The final two tracks of this recording (May the Words of My Mouth and S'u sh'arim) contain a segue from one liturgical text to another, although they are otherwise unrelated in the order of service. May the Words of My Mouth is an English version of the concluding words of the silently recited series of prayers known in traditional worship as the amida (“standing,” since these prayers are thus recited while standing), which occurs toward the end of the service (yih’yu l’ratzon). In Reform as well as in some Conservative congregations it has often been sung in that English version. S’u sh’arim, however, is a Psalm text (24) that is recited in Sabbath and holyday morning services but is not part of the Sabbath eve service (unless the eve of Rosh Hashana falls on the Sabbath).

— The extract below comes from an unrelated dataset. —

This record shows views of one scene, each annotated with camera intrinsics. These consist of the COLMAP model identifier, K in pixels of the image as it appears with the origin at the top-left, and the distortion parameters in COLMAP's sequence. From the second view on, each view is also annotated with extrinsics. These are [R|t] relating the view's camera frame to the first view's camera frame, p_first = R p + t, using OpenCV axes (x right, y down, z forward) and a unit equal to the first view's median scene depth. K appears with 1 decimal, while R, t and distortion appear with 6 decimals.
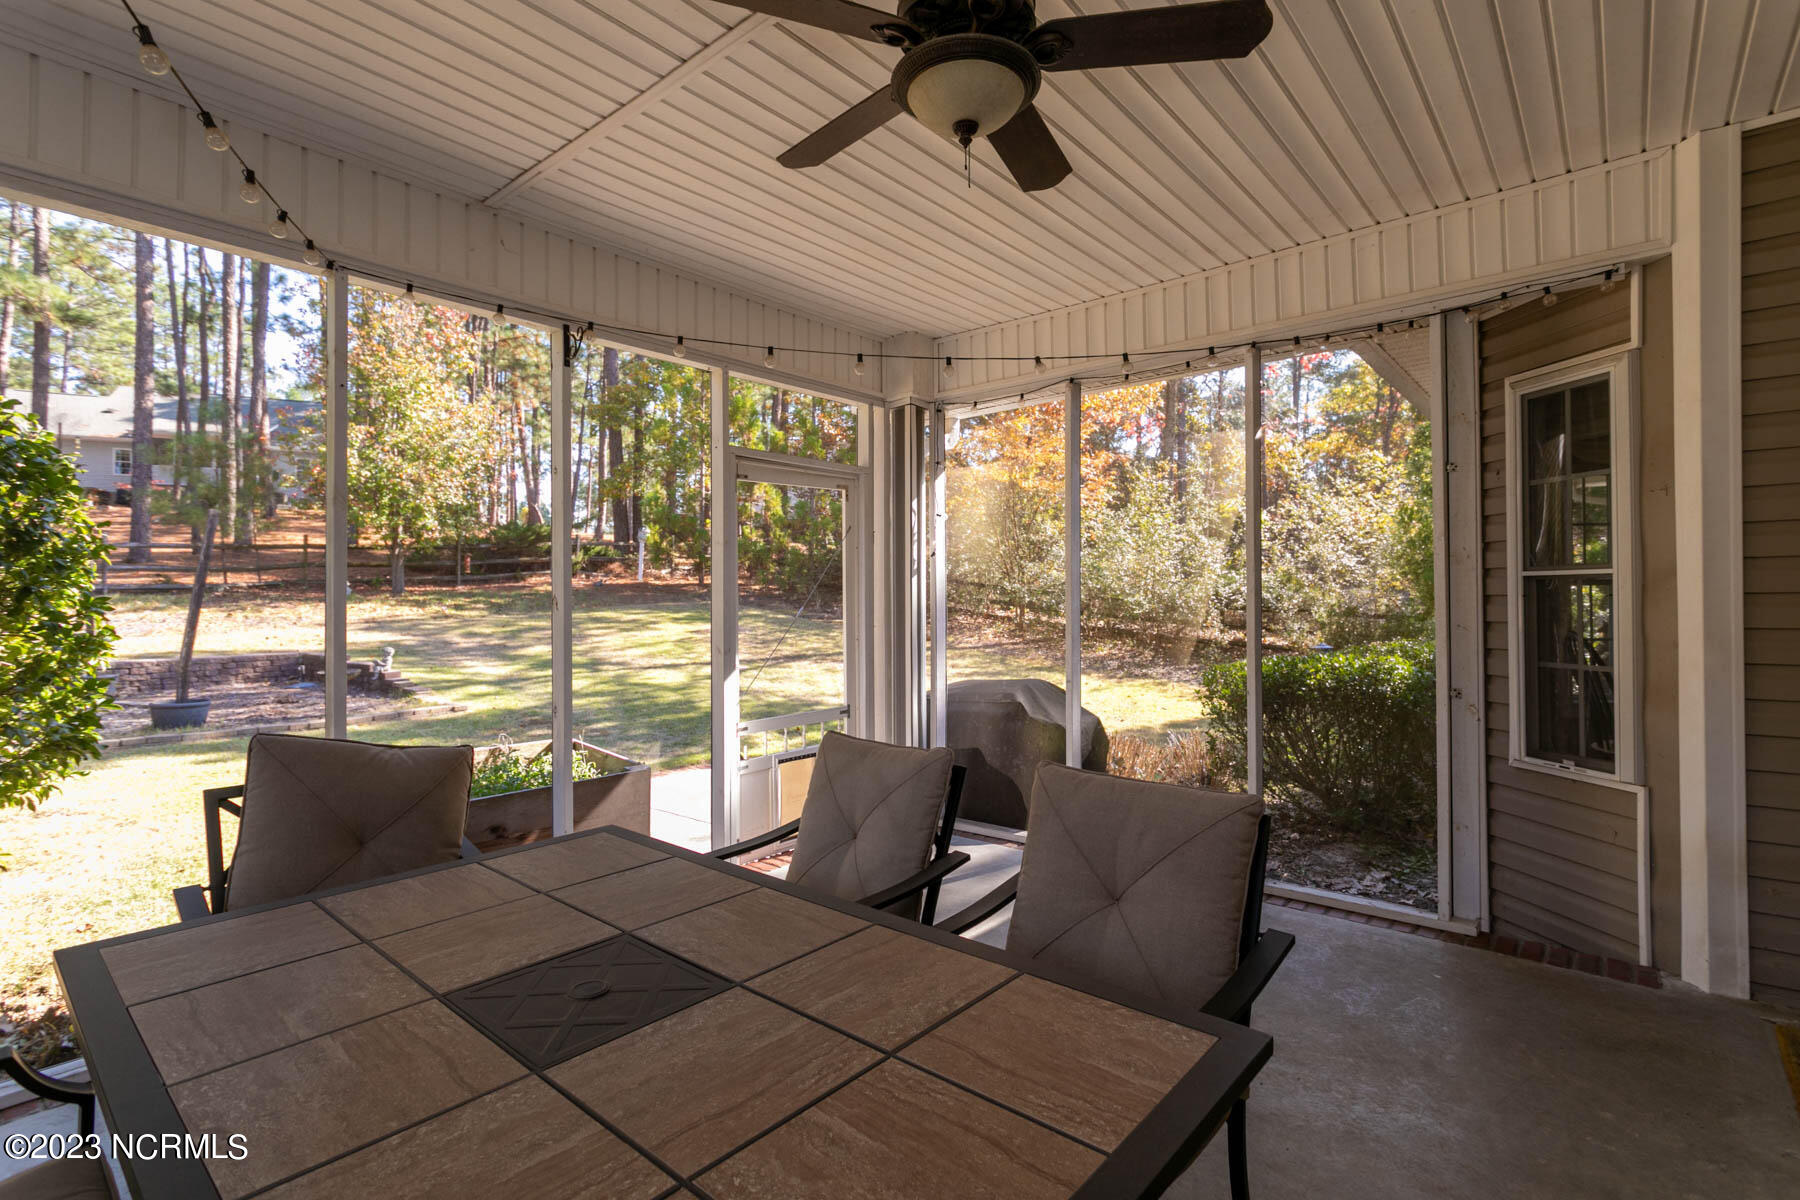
lens RADIAL K [[874.9, 0, 900.0], [0, 874.9, 600.0], [0, 0, 1]] dist [0.000213, -0.000085]
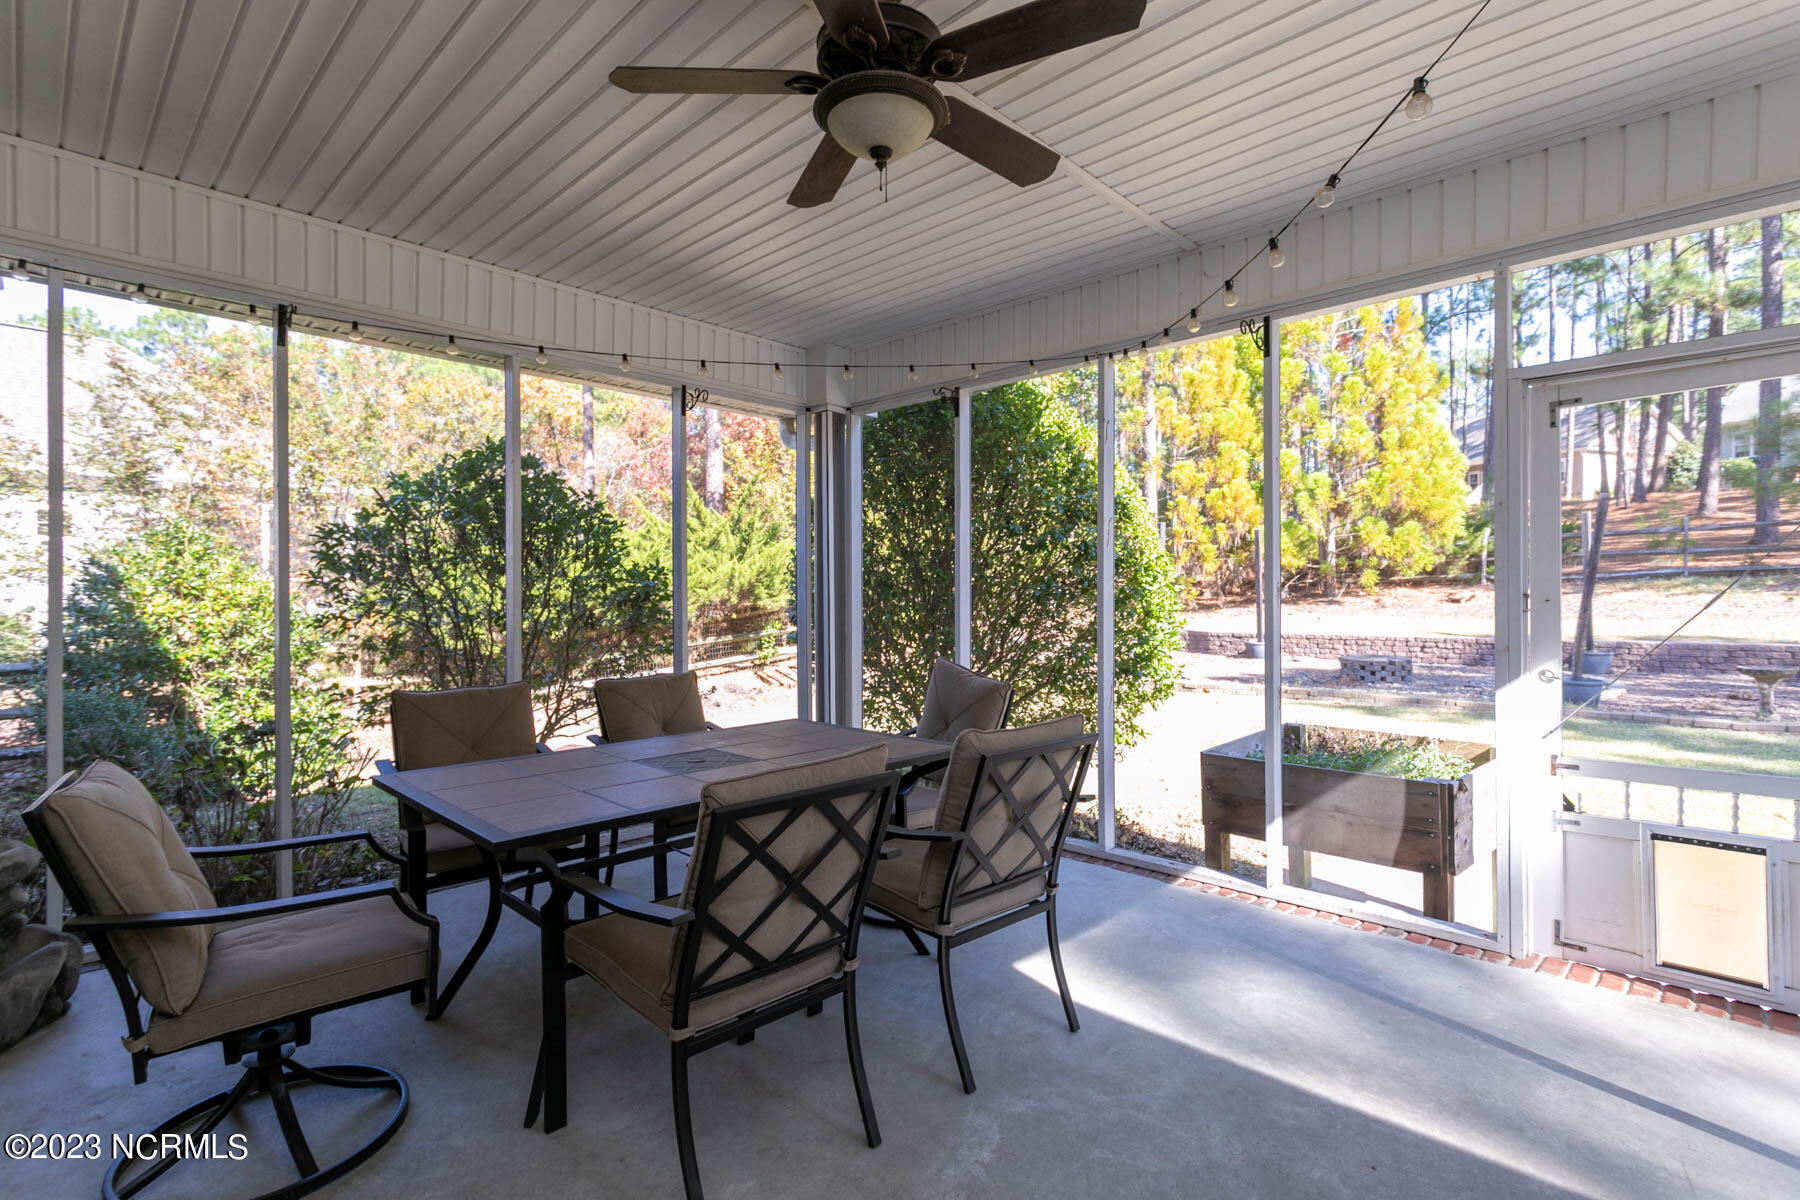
lens RADIAL K [[874.9, 0, 900.0], [0, 874.9, 600.0], [0, 0, 1]] dist [0.000213, -0.000085]
pose [[-0.115904, 0.013281, -0.993172, 0.243490], [0.005361, 0.999904, 0.012745, 0.002128], [0.993246, -0.003848, -0.115965, 0.238180]]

It has been sung nonetheless in many Reform synagogues as an alternative text in the opening section of the Friday evening service, but it has no history as a concluding hymn, which is suggested by the juxtaposition here. Kingsley’s preference for binding these two settings into a single piece represents a purely artistic decision, based both on his own interpretation of the poetry of the two texts and on their musical flow, and constituting a musical version of poetic license. He therefore recorded it this way, as the independent piece he now views it—especially when divorced from a performance of the entire service.